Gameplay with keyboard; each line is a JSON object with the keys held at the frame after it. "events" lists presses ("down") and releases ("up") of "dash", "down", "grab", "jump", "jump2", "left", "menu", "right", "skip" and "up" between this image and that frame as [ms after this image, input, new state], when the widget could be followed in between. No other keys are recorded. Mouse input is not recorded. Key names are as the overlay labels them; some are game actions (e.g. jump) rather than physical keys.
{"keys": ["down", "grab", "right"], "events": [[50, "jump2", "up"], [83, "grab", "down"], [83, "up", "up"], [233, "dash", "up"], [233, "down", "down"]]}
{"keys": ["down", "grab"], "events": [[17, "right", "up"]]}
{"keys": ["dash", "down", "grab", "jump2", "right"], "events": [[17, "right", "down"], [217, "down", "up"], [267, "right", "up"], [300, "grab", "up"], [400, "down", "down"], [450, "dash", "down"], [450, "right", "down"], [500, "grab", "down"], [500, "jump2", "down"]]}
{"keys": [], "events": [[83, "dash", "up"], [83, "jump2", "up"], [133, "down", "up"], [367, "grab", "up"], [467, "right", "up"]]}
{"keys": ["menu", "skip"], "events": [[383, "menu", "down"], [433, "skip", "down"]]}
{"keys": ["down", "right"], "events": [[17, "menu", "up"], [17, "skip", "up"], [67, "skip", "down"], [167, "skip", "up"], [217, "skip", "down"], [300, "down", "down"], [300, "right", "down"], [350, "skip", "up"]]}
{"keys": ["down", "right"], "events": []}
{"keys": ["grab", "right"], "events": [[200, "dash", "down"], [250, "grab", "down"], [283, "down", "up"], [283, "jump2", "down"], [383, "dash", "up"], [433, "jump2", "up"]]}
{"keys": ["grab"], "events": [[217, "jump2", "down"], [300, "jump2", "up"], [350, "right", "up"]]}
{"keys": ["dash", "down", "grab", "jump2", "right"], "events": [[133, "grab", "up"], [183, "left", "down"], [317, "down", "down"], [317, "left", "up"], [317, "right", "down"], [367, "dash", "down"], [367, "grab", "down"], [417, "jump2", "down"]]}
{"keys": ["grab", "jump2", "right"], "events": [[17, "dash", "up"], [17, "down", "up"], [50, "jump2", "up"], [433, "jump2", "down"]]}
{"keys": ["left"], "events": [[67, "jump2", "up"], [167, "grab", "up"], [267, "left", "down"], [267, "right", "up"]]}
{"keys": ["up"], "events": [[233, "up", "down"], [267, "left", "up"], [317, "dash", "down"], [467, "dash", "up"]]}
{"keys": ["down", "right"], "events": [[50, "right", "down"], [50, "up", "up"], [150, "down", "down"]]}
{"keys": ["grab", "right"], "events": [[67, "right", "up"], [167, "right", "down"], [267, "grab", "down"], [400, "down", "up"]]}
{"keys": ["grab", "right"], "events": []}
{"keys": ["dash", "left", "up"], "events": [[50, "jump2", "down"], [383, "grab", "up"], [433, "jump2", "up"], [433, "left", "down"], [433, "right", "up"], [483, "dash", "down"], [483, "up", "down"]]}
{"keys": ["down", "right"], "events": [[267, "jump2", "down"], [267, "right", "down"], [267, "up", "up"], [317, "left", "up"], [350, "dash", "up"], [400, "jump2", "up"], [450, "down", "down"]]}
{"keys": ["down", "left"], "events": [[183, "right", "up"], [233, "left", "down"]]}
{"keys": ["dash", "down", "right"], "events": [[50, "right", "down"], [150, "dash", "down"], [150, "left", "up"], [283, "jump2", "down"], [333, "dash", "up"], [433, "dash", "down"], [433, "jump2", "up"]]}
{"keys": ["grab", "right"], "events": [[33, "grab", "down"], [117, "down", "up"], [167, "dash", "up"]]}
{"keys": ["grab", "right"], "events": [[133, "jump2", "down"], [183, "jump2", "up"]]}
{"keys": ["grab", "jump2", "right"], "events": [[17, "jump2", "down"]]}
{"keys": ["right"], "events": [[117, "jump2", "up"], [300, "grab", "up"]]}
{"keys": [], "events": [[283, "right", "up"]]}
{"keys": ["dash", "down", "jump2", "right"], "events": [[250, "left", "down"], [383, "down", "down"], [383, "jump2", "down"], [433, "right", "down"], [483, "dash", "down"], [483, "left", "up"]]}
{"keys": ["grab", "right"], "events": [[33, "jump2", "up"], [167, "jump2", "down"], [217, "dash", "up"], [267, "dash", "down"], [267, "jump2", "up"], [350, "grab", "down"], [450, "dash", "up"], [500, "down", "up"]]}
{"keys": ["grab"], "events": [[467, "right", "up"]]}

§ **BRIEF**
Retype every record exactly, omitting nothing.

§ **WRITTEN ANSWER**
Gameplay with keyboard; each line is a JSON object with the keys held at the frame after it. "events" lists presses ("down") and releases ("up") of "dash", "down", "grab", "jump", "jump2", "left", "menu", "right", "skip" and "up" between this image and that frame as [ms after this image, input, new state], when the widget could be followed in between. No other keys are recorded. Mouse input is not recorded. Key names are as the overlay labels them; some are game actions (e.g. jump) rather than physical keys.
{"keys": ["down", "grab", "right"], "events": [[50, "jump2", "up"], [83, "grab", "down"], [83, "up", "up"], [233, "dash", "up"], [233, "down", "down"]]}
{"keys": ["down", "grab"], "events": [[17, "right", "up"]]}
{"keys": ["dash", "down", "grab", "jump2", "right"], "events": [[17, "right", "down"], [217, "down", "up"], [267, "right", "up"], [300, "grab", "up"], [400, "down", "down"], [450, "dash", "down"], [450, "right", "down"], [500, "grab", "down"], [500, "jump2", "down"]]}
{"keys": [], "events": [[83, "dash", "up"], [83, "jump2", "up"], [133, "down", "up"], [367, "grab", "up"], [467, "right", "up"]]}
{"keys": ["menu", "skip"], "events": [[383, "menu", "down"], [433, "skip", "down"]]}
{"keys": ["down", "right"], "events": [[17, "menu", "up"], [17, "skip", "up"], [67, "skip", "down"], [167, "skip", "up"], [217, "skip", "down"], [300, "down", "down"], [300, "right", "down"], [350, "skip", "up"]]}
{"keys": ["down", "right"], "events": []}
{"keys": ["grab", "right"], "events": [[200, "dash", "down"], [250, "grab", "down"], [283, "down", "up"], [283, "jump2", "down"], [383, "dash", "up"], [433, "jump2", "up"]]}
{"keys": ["grab"], "events": [[217, "jump2", "down"], [300, "jump2", "up"], [350, "right", "up"]]}
{"keys": ["dash", "down", "grab", "jump2", "right"], "events": [[133, "grab", "up"], [183, "left", "down"], [317, "down", "down"], [317, "left", "up"], [317, "right", "down"], [367, "dash", "down"], [367, "grab", "down"], [417, "jump2", "down"]]}
{"keys": ["grab", "jump2", "right"], "events": [[17, "dash", "up"], [17, "down", "up"], [50, "jump2", "up"], [433, "jump2", "down"]]}
{"keys": ["left"], "events": [[67, "jump2", "up"], [167, "grab", "up"], [267, "left", "down"], [267, "right", "up"]]}
{"keys": ["up"], "events": [[233, "up", "down"], [267, "left", "up"], [317, "dash", "down"], [467, "dash", "up"]]}
{"keys": ["down", "right"], "events": [[50, "right", "down"], [50, "up", "up"], [150, "down", "down"]]}
{"keys": ["grab", "right"], "events": [[67, "right", "up"], [167, "right", "down"], [267, "grab", "down"], [400, "down", "up"]]}
{"keys": ["grab", "right"], "events": []}
{"keys": ["dash", "left", "up"], "events": [[50, "jump2", "down"], [383, "grab", "up"], [433, "jump2", "up"], [433, "left", "down"], [433, "right", "up"], [483, "dash", "down"], [483, "up", "down"]]}
{"keys": ["down", "right"], "events": [[267, "jump2", "down"], [267, "right", "down"], [267, "up", "up"], [317, "left", "up"], [350, "dash", "up"], [400, "jump2", "up"], [450, "down", "down"]]}
{"keys": ["down", "left"], "events": [[183, "right", "up"], [233, "left", "down"]]}
{"keys": ["dash", "down", "right"], "events": [[50, "right", "down"], [150, "dash", "down"], [150, "left", "up"], [283, "jump2", "down"], [333, "dash", "up"], [433, "dash", "down"], [433, "jump2", "up"]]}
{"keys": ["grab", "right"], "events": [[33, "grab", "down"], [117, "down", "up"], [167, "dash", "up"]]}
{"keys": ["grab", "right"], "events": [[133, "jump2", "down"], [183, "jump2", "up"]]}
{"keys": ["grab", "jump2", "right"], "events": [[17, "jump2", "down"]]}
{"keys": ["right"], "events": [[117, "jump2", "up"], [300, "grab", "up"]]}
{"keys": [], "events": [[283, "right", "up"]]}
{"keys": ["dash", "down", "jump2", "right"], "events": [[250, "left", "down"], [383, "down", "down"], [383, "jump2", "down"], [433, "right", "down"], [483, "dash", "down"], [483, "left", "up"]]}
{"keys": ["grab", "right"], "events": [[33, "jump2", "up"], [167, "jump2", "down"], [217, "dash", "up"], [267, "dash", "down"], [267, "jump2", "up"], [350, "grab", "down"], [450, "dash", "up"], [500, "down", "up"]]}
{"keys": ["grab"], "events": [[467, "right", "up"]]}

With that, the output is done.